Transit in Crisis: Who Should Pay for Upgrades – Riders, or Taxpayers?
August 10, 2017|
August 9, 2017
New York Governor Andrew Cuomo and Mayor Bill De Blasio have spent the past three years of playing the blame game on who should fund essential upgrades to the New York City subway system (MTA). Now that the state of the infrastructure can’t be ignored, one of them has stepped up to answer MTA Chairman Joe Lhota’s call for $800 million in emergency funding.
Mayor De Blasio answered the question of where (more than) the City’s share of the $800 million will come from on Sunday: he is calling on New York City’s wealthiest residents to ante up to pay for both the capital and operating funds requested by Lhota, and fare subsidies for low income riders. The Mayor’s proposal increases the city income tax rate by one half a percentage point for individuals earning more than $500 thousand per year and joint filers earning over $1 million, which would add an estimated $800 million per year to New York City general funds. Two thirds of the funds would be allotted to MTA maintenance and one third to providing half-priced metro cards to people whose incomes fall below the national poverty line.
De Blasio estimates that the tax increase would hit 32,000 people but that the reduced-price fare cards could benefit 800,000 people and the benefits of more reliable subway service would benefit everyone in the city.
Others believe that the system users should be responsible for funding necessary maintenance upgrades. David Levinson, a professor at the University of Sydney School of Engineering, made the case for treating transit as a utility and taking steps to balance the budget through competitive tendering, across the board increases in fares, encouraging monthly passes, paring down routes, employing land value capture, accruing private equity, and encouraging local funding. If transit is a utility, and not a public good, then each user should be paying for their own consumption, leading to higher fares across the board and less reliance on general funds.
“In principle,” say Levinson in a recent report, “a public good is something that people cannot be prevented from using, and that does not get worse the more people it serves. In reality, transit is more like a club good, since we charge users all the time. In fact, it would be technically fairly easy to charge users more.”
Levinson also supports subsidizing transit fares for low-income riders, but in general supports shifting higher fares towards suburban users: “Since the routes serving low-income travelers are often profitable (fares cover operating costs), it is that long-distance, inefficient suburban routes are very heavily subsidized by profitable or near-profitable urban routes.”

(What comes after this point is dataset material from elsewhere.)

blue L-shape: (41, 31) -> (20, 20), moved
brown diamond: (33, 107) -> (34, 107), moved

New York City Transit carries approximately 2.6 billion trips each year. To raise the $800 million from users only, MTA would need to increase subway fares by more than 30 cents per trip, on average. While that might not sound like much, MTA has increased fares several times in the past few years, up to $2.75 per ride in 2017 from $2.00 in 2008. A new 30 cent fare increase for someone who commutes twice daily would add up to more than $200 in additional costs over a year. New York already has one of the fastest growing costs of living, making such a move politically unpopular.

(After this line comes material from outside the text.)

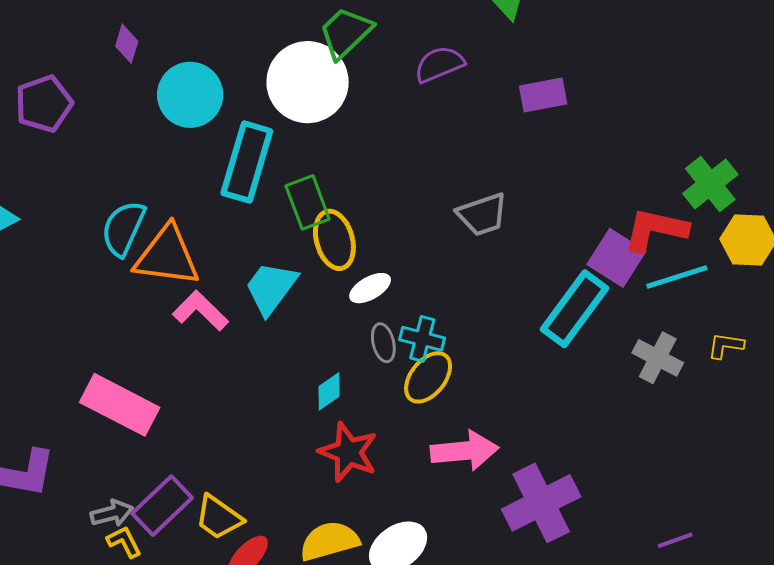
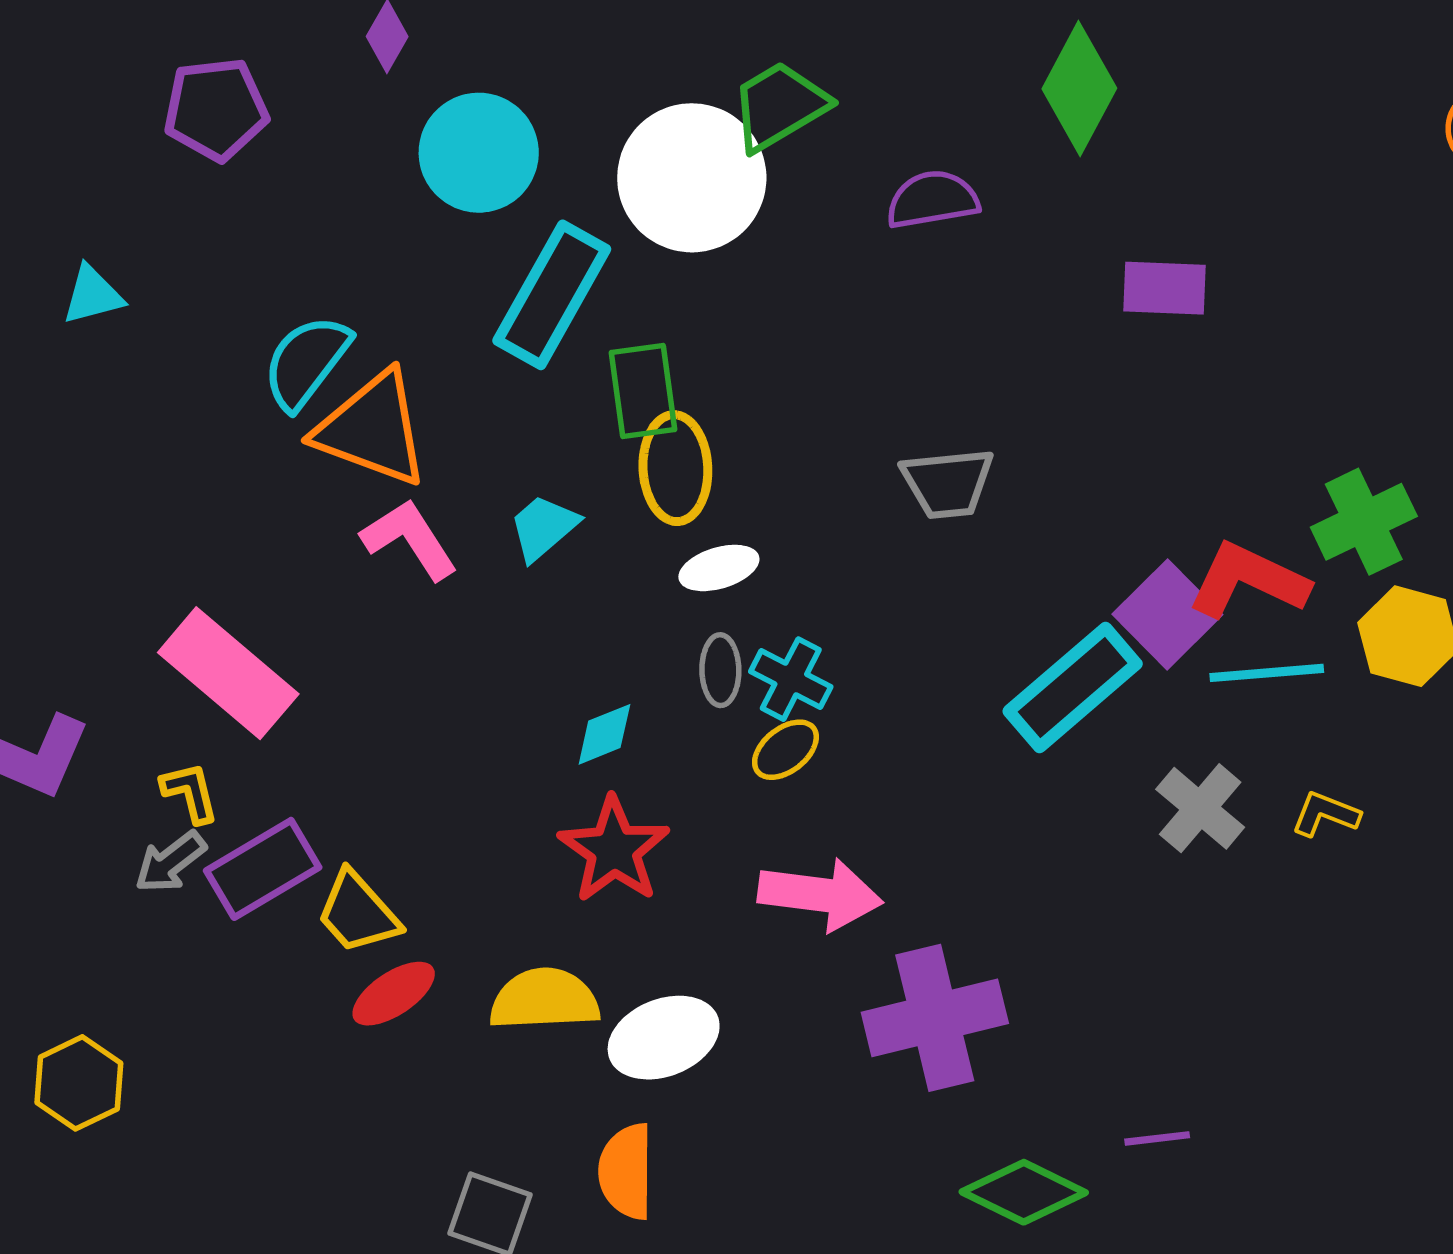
purple rectangle: (543, 95) -> (1165, 288), moved
cyan trapezoid: (271, 288) -> (543, 527), size x0.7
yellow ellipse: (428, 377) -> (785, 750), size x0.7
gray arrow: (112, 513) -> (170, 862), turned 144
yellow L-shape: (124, 542) -> (190, 792), moved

Regardless of the city, mass transit rarely pulls a profit. In the second half of the twentieth century, private streetcar agencies (often subsidized by land developers or electric utilities) folded in cities across the country, and mass transit was taken on by the public sector. The theory behind publicly provided transportation lies in the assumption that transportation is a societal necessity to connect people to jobs, schools, and goods.
Whether a transit agency fills its budget gap through general taxation or through increased user fees depends on whether public transit is viewed as a utility or a public good. Levinson’s theory would suggest that taxes are not the answer to reducing debt, but rather privatizing lines, or cutting them completely if the profit margins are just too low could help solve the problem. Service cuts are highly rational when the service is not seen as a public good from the beginning, but cut off access for entire segments of the population.
On the other hand, using general revenues (whether through the de Blasio proposal or some broader tax proposal) makes more sense if public transit is seen as a public good. The majority of New Yorkers and tourists who ride the subway would not see a change in their transit fare. Instead, taxes from the wealthy would fill the budget gap as needed to perform necessary overdue maintenance and upgrades and to continue to provide affordable transit for low-wealth riders. Even if the wealthiest New Yorkers aren’t riding the system, they depend on it to provide safe, affordable, and clean transit for the masses that run the backbone of the regional economy.
In fact, many industries rely on public subsidies to support national markets. The federal government then provides food assistance to people with low incomes through the Supplemental Nutrition Assistance Program and subsidizes home heating bills through the LIHEAP program.
Other transit agencies are using general revenues to support transit budgets and provide discounts to the lowest income earners. The San Francisco Municipal Transportation Agency (SFMTA) rolled out their Lifeline program after multiple years of fare increases. The Lifeline program costs close to $8 million and reaches about 39,000 people a year. Since then, King County Metro has launched a similar program called Orca Lift in the Seattle Region. Though the programs cost money and time, both the SFMTA and King County Metro plan to continue to provide the services.
A single person making above $12,060 is still considered above the national poverty level (except in Alaska or Hawaii). In order to provide transportation as a public good to people of all income levels, keeping fares reasonable while contributing to costs associated with public transportation from general funds can create cities that prosper socially, economically, and culturally.